Yi Sung Yol is an unpredictable musician. His first two albums were mostly austere, classic rock ballads. His third album, Why We Fail, was bolder and more emotionally overt than these two, seeming to indicate that Yi Sung Yol had arrived in his musical voice. Therefore, nobody was prepared when he unleashed Y, a cryptic, alienating psychedelic rock album that was utterly convincing despite being so far-fetched from what we knew of Yi Sung Yol.
Y easily could have been deemed as a result of a mid-career crisis, but Yi Sung Yol realized his wild new voice with so much clarity and intellect that it instead became one of the most remarkable albums in past years.
His most recent album, SYX, isn’t as radical as Y. It’s more like a marrying of Yi Sung Yol’s two musical worlds: experimental music and pop-rock (for lack of better term).
I say this because SYX is accessible. It has catchy hooks, straight four-four rhythms, and relatively simple lyrics. And rather than the songs in Y, which had a lot of through-composed, erratic structures, SYX is loyal to pop’s verse-chorus form. The album reminds me at times of a less experimental Radiohead.
The way Yi Sung Yol organizes his musical ideas are traditional, but the ideas themselves are crazier and therefore more closely related to Y. The arrangements feature plenty of distortion, erratic electronic surges, and compact dialogues between live and electronic instruments. The melodies are dark and the harmonies are far from your conventional pop harmonies.
So does this combination of styles work? I could argue both ways.
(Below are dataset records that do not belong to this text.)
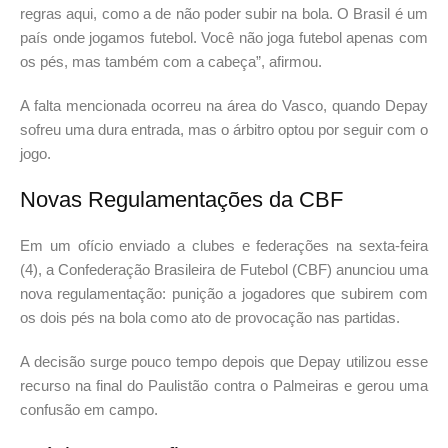
regras aqui, como a de não poder subir na bola. O Brasil é um
país onde jogamos futebol. Você não joga futebol apenas com
os pés, mas também com a cabeça”, afirmou.
A falta mencionada ocorreu na área do Vasco, quando Depay
sofreu uma dura entrada, mas o árbitro optou por seguir com o
jogo.
Novas Regulamentações da CBF
Em um ofício enviado a clubes e federações na sexta-feira
(4), a Confederação Brasileira de Futebol (CBF) anunciou uma
nova regulamentação: punição a jogadores que subirem com
os dois pés na bola como ato de provocação nas partidas.
A decisão surge pouco tempo depois que Depay utilizou esse
recurso na final do Paulistão contra o Palmeiras e gerou uma
confusão em campo.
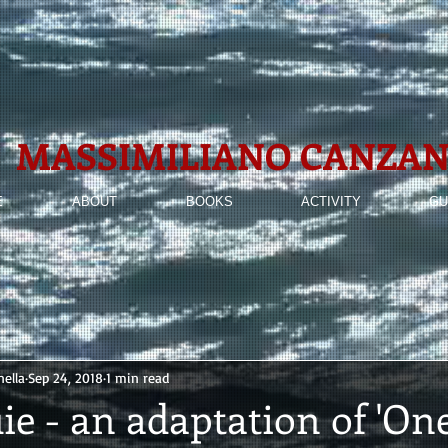
MASSIMILIANO
CANZAN
E
ABOUT
BOOKS
ACTIVITY
GU
ella
Sep 24, 2018
1 min read
ie - an adaptation of 'One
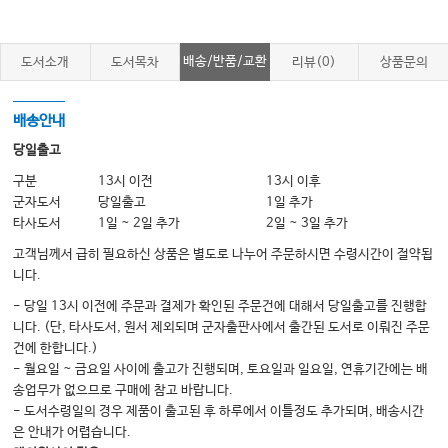
배송/반품/교환
도서소개
도서목차
리뷰(0)
상품문의
배송안내
당일출고
구분
13시 이전
13시 이후
군자도서
당일출고
1일 추가
타사도서
1일 ~ 2일 추가
2일 ~ 3일 추가
고객님께서 급히 필요하신 상품은 별도로 나누어 주문하시면 수령시간이 절약됩
니다.
- 당일 13시 이전에 주문과 결제가 확인된 주문건에 대해서 당일출고를 진행합
니다. (단, 타사도서, 원서 제외되며 군자출판사에서 출간된 도서로 이뤄진 주문
건에 한합니다.)
- 월요일 ~ 금요일 사이에 출고가 진행되며, 토요일과 일요일, 연휴기간에는 배
송업무가 없으므로 구매에 참고 바랍니다.
- 도서수령일의 경우 제품이 출고된 후 하루에서 이틀정도 추가되며, 배송시간
은 안내가 어렵습니다.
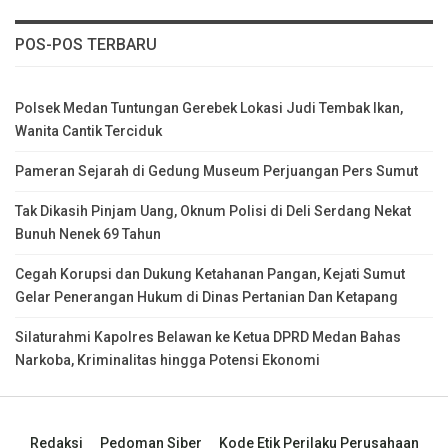
POS-POS TERBARU
Polsek Medan Tuntungan Gerebek Lokasi Judi Tembak Ikan,
Wanita Cantik Terciduk
Pameran Sejarah di Gedung Museum Perjuangan Pers Sumut
Tak Dikasih Pinjam Uang, Oknum Polisi di Deli Serdang Nekat
Bunuh Nenek 69 Tahun
Cegah Korupsi dan Dukung Ketahanan Pangan, Kejati Sumut
Gelar Penerangan Hukum di Dinas Pertanian Dan Ketapang
Silaturahmi Kapolres Belawan ke Ketua DPRD Medan Bahas
Narkoba, Kriminalitas hingga Potensi Ekonomi
Redaksi
Pedoman Siber
Kode Etik Perilaku Perusahaan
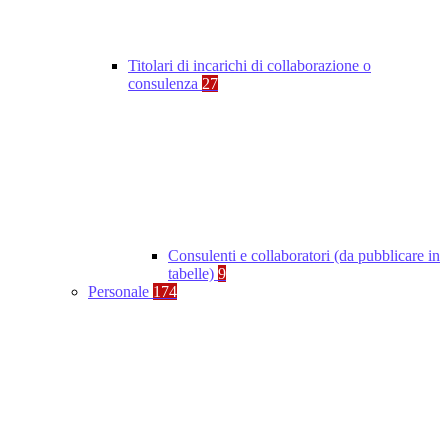
Titolari di incarichi di collaborazione o
consulenza
27
Consulenti e collaboratori (da pubblicare in
tabelle)
9
Personale
174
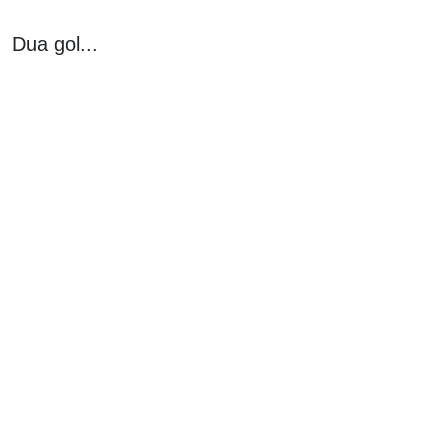
Dua gol...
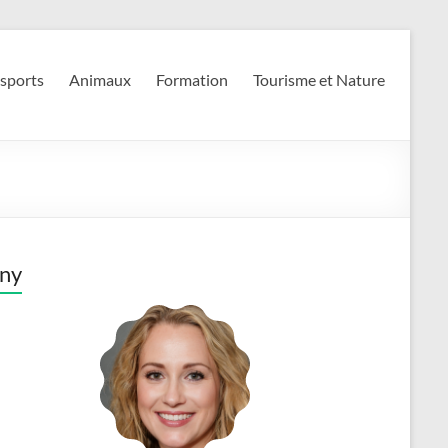
 sports
Animaux
Formation
Tourisme et Nature
ny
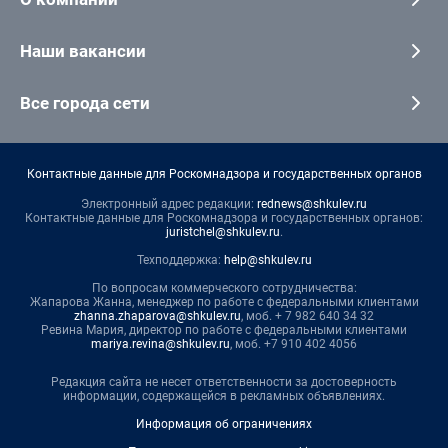
Наши вакансии
Все города сети
Контактные данные для Роскомнадзора и государственных органов
Электронный адрес редакции:
rednews@shkulev.ru
Контактные данные для Роскомнадзора и государственных органов:
juristchel@shkulev.ru
.
Техподдержка:
help@shkulev.ru
По вопросам коммерческого сотрудничества:
Жапарова Жанна, менеджер по работе с федеральными клиентами
zhanna.zhaparova@shkulev.ru
, моб. + 7 982 640 34 32
Ревина Мария, директор по работе с федеральными клиентами
mariya.revina@shkulev.ru
, моб. +7 910 402 4056
Редакция сайта не несет ответственности за достоверность
информации, содержащейся в рекламных объявлениях.
Информация об ограничениях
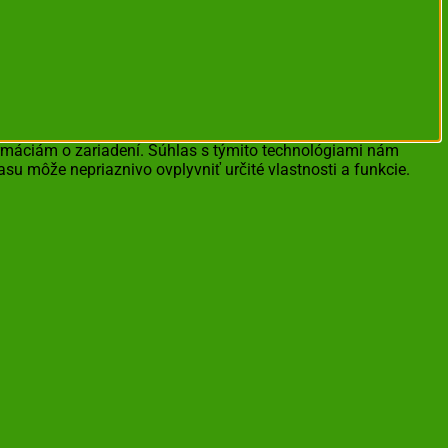
ormáciám o zariadení. Súhlas s týmito technológiami nám
asu môže nepriaznivo ovplyvniť určité vlastnosti a funkcie.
SYX works for what it is; it’s a dark and stylish fusion of different musical materials. Yi Sung Yol’s vulnerability is engaging and satisfying. The multitude of driving, gutsy melodies serve your ear some real meat.
However, with all of the fascinating ideas that Yi Sung Yol has, it’s a little frustrating that they’re presented with such predictable structures and rhythms. If he fooled around just a little more with these things like he did in Y – bringing in unconventional time signatures, adding improvised instrumental sections, using different types of scales – I think the album would breathe better and shout a lot louder.
None of this discounts the fact the SYX is an album worth listening to. Yi Sung Yol always has something important to say in his music. It’s just that after seeing how far he can go with Y, I can’t help but want a little bit more from him. However, he is a consistently engaging musician I am totally on board with him as he continues to venture into new musical territories.